### Written problem
List every line in the entries below that contains the word "only".

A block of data
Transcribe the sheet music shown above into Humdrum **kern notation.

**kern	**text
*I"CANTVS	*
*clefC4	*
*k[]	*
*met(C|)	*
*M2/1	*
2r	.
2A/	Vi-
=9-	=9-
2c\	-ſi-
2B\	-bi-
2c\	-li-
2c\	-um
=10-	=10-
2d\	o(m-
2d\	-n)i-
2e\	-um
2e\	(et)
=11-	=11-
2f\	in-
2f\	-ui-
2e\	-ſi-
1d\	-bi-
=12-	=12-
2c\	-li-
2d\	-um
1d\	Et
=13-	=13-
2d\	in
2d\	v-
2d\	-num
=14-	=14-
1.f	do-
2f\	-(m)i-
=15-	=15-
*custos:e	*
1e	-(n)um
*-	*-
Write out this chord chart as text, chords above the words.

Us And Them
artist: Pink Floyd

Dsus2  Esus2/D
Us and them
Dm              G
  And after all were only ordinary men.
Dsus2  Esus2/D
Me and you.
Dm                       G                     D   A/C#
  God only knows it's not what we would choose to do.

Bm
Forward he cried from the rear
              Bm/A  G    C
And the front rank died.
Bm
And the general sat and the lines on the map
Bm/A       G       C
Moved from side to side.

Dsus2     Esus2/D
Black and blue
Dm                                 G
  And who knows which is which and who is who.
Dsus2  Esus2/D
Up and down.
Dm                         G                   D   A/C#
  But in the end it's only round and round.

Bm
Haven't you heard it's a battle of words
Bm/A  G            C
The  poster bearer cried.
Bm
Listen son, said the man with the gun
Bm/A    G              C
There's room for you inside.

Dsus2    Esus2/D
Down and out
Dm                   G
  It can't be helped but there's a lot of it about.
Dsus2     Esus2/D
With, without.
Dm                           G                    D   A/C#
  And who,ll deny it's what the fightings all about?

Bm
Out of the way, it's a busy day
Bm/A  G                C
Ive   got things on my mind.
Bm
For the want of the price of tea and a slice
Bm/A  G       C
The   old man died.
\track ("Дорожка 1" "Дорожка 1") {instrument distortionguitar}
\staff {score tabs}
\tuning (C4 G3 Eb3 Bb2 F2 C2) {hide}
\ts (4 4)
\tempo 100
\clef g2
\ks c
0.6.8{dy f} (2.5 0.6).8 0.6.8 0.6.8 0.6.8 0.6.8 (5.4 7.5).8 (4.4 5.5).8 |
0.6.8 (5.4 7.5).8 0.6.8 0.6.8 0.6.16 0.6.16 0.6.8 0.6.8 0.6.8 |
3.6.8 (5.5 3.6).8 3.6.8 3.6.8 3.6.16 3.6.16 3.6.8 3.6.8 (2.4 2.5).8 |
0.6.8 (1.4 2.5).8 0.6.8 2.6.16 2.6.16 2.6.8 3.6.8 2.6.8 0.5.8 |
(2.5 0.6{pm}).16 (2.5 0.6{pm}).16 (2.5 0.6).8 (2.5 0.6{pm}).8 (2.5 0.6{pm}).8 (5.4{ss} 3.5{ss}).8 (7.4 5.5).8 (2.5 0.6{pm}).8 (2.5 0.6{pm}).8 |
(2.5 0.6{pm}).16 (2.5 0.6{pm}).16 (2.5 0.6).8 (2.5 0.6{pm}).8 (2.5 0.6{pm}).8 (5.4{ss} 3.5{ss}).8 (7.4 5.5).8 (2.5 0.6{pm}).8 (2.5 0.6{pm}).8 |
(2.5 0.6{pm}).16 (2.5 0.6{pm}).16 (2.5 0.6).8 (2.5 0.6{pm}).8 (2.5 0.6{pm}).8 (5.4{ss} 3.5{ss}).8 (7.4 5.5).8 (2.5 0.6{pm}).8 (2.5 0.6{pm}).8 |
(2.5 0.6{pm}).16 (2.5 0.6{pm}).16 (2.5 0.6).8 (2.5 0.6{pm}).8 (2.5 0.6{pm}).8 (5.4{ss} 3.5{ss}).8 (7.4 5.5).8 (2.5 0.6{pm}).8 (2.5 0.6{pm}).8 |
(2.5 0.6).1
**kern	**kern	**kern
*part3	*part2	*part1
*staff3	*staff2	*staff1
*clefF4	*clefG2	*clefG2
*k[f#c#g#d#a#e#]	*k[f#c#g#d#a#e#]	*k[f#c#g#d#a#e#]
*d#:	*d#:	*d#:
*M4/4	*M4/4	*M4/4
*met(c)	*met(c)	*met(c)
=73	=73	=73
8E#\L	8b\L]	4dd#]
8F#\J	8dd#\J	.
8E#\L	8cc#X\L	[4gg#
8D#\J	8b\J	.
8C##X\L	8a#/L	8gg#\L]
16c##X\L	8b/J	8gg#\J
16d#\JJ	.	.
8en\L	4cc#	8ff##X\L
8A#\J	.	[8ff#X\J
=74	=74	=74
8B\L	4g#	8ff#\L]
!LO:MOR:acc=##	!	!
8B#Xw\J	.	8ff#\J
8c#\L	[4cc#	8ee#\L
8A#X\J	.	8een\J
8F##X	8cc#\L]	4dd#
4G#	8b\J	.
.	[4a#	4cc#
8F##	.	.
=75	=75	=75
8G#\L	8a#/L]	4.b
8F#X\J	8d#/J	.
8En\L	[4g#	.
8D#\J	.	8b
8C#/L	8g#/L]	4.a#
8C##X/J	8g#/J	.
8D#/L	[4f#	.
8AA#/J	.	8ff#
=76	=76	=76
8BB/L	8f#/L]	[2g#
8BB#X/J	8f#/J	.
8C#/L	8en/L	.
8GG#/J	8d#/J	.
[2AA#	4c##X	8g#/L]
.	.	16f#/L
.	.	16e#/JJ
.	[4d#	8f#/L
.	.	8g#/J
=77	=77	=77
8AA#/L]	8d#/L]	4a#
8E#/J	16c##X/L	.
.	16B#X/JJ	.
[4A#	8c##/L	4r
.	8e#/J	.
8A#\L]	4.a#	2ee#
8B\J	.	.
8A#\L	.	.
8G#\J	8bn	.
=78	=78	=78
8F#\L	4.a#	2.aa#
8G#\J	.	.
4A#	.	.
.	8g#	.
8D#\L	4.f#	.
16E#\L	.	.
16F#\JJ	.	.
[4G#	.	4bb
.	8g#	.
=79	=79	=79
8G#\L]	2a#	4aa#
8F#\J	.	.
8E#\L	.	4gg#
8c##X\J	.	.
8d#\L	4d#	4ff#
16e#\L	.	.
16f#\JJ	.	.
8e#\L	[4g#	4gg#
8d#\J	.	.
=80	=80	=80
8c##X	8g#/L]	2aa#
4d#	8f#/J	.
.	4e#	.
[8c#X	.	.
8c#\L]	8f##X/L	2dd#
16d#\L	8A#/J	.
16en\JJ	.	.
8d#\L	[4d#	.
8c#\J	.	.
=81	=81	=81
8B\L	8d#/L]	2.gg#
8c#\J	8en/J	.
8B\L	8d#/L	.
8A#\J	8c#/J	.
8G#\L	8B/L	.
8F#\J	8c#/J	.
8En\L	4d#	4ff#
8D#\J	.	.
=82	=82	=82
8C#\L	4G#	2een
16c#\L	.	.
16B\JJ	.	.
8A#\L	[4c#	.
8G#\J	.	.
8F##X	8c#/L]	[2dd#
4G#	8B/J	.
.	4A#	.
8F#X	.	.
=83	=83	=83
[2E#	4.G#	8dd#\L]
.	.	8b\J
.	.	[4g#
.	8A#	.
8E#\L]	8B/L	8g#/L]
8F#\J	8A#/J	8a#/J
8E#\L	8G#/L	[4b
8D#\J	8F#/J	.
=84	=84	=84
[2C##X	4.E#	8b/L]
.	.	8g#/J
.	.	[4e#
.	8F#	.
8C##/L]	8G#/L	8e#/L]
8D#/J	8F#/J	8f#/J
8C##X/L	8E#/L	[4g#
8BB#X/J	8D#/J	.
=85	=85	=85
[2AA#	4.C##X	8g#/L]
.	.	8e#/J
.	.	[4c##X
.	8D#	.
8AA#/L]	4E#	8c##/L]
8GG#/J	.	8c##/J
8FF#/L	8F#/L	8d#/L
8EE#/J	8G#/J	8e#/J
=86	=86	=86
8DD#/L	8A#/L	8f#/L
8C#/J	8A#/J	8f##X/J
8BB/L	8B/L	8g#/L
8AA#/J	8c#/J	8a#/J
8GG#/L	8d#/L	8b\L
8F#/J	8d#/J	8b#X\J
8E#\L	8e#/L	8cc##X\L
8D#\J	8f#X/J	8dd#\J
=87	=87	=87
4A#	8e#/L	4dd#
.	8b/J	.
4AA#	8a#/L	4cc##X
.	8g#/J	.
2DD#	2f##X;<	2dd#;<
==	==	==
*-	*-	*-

### Exercise answer
  And after all were only ordinary men.
  God only knows it's not what we would choose to do.
  But in the end it's only round and round.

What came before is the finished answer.